“I sat at my Blüthner piano and played the thing from top to bottom,” says Jack Bruce, explaining how his third solo release arrived almost fully formed one inspirational afternoon.
“The songs just came tumbling out as a complete entity in pretty much the same order as they appear on the album.”
While Bruce’s debut Songs For A Tailor (1969) mopped up material originally intended for Cream, with Harmony Row he wiped the slate clean with a sequence of songs that took him out of the mainstream. Several pieces traverse a jazz-rock undertow and utilise unorthodox chords that frequently appear to owe more to classical avant-garde composer Olivier Messiaen than the blues-based rock he helped pioneer and which he’s still associated with.
After working with Eric Clapton and Ginger Baker, and what he calls their ‘big’ sound, Bruce wanted something more intimate and personal in nature, co-opting Chris Spedding (guitar) and John Marshall (drums) from British jazz-rock pioneers Nucleus to flesh out these poetic vignettes alongside his own bass, keyboards and vocals.
“Lyricist Pete Brown had this mad idea that the songs were kind of like a big show on ice – not exactly like an operetta, but a kind of concept album in a way,” says Bruce.
Not unlike an interlinking song cycle rooted in his working-class upbringing, the album title references a tenement block in Bruce’s native Glasgow, describing drifters, early-morning commuters, grinding poverty, yearning love songs and the yawning possibility of death or rebirth at each sunset.
Harmony Row’s cinematic contrasts provide starkly lit close‑ups during the reflective prelude of Can You Follow?, before rushing into the wide-open vistas of Escape To The Royal Wood (On Ice), bustling with quick-fire time signatures, abrupt vocal jump cuts and layers of processed guitar glistening in spectral reverb.

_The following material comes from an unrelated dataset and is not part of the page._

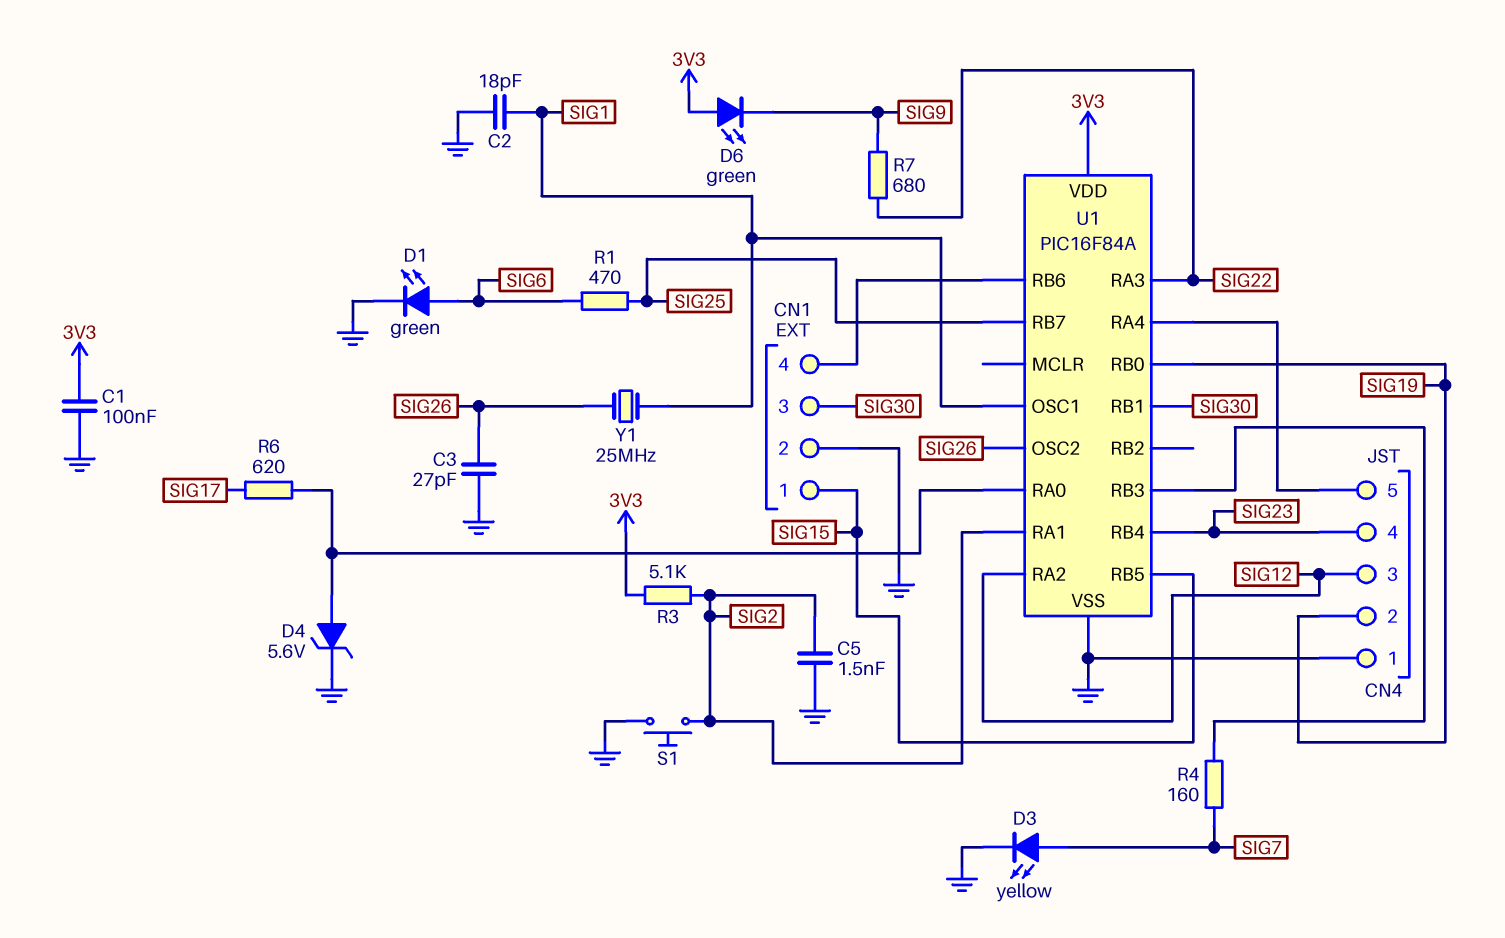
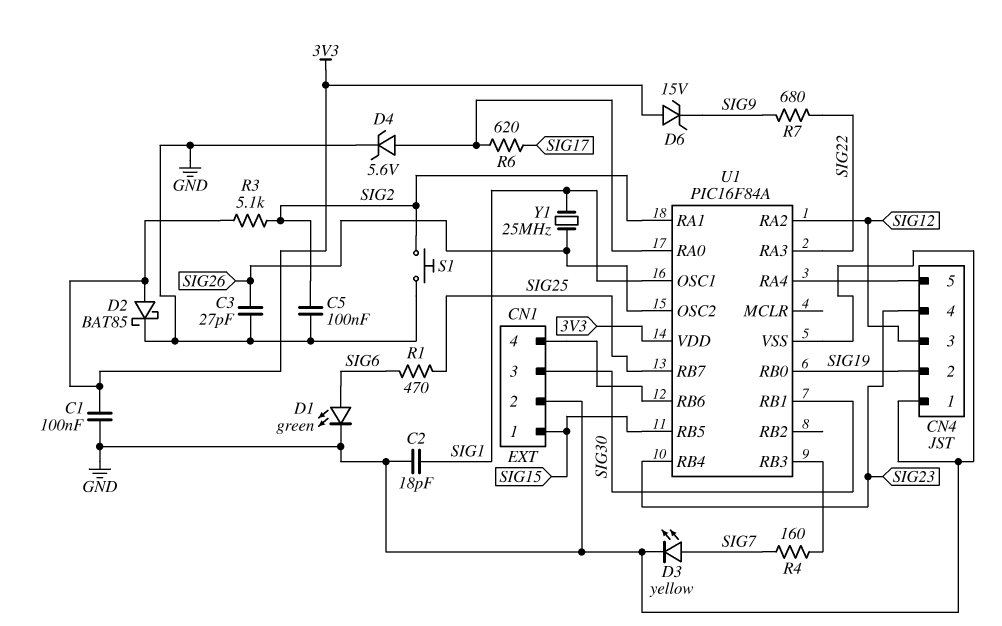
C5: 1.5nF (GND, SIG2) -> 100nF (GND, SIG2)
D2: none -> schottky BAT85 (A 3V3, K GND)
D6: LED green (A 3V3, K SIG9) -> zener 15V (A 3V3, K SIG9)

Meanwhile, on the track Folk Song, Bruce multitracks his own voice into an ethereal choir to devastating, poignant effect. “It was engineer Andy Johns who came up with that idea. It was the only way we could get the kind of texture we were after. We called those voices The Jackettes,” laughs Bruce.
Harmony Row’s willingness to go beyond expectations highlights Bruce’s interest in experimentation and his contrarian disposition. This is emphatically not the work of the blues bruiser some suppose him to be, but rather a sensitive and sophisticated composer who understands how to box clever, an expert in judging precisely when to hang back and when to hit hard.
Harmony Row is an album that, understandably, Bruce remains very proud of. “All of my early solo albums are really diaries of where I was at musically at the time” he says. “Listening to it now, I think it still stands up.”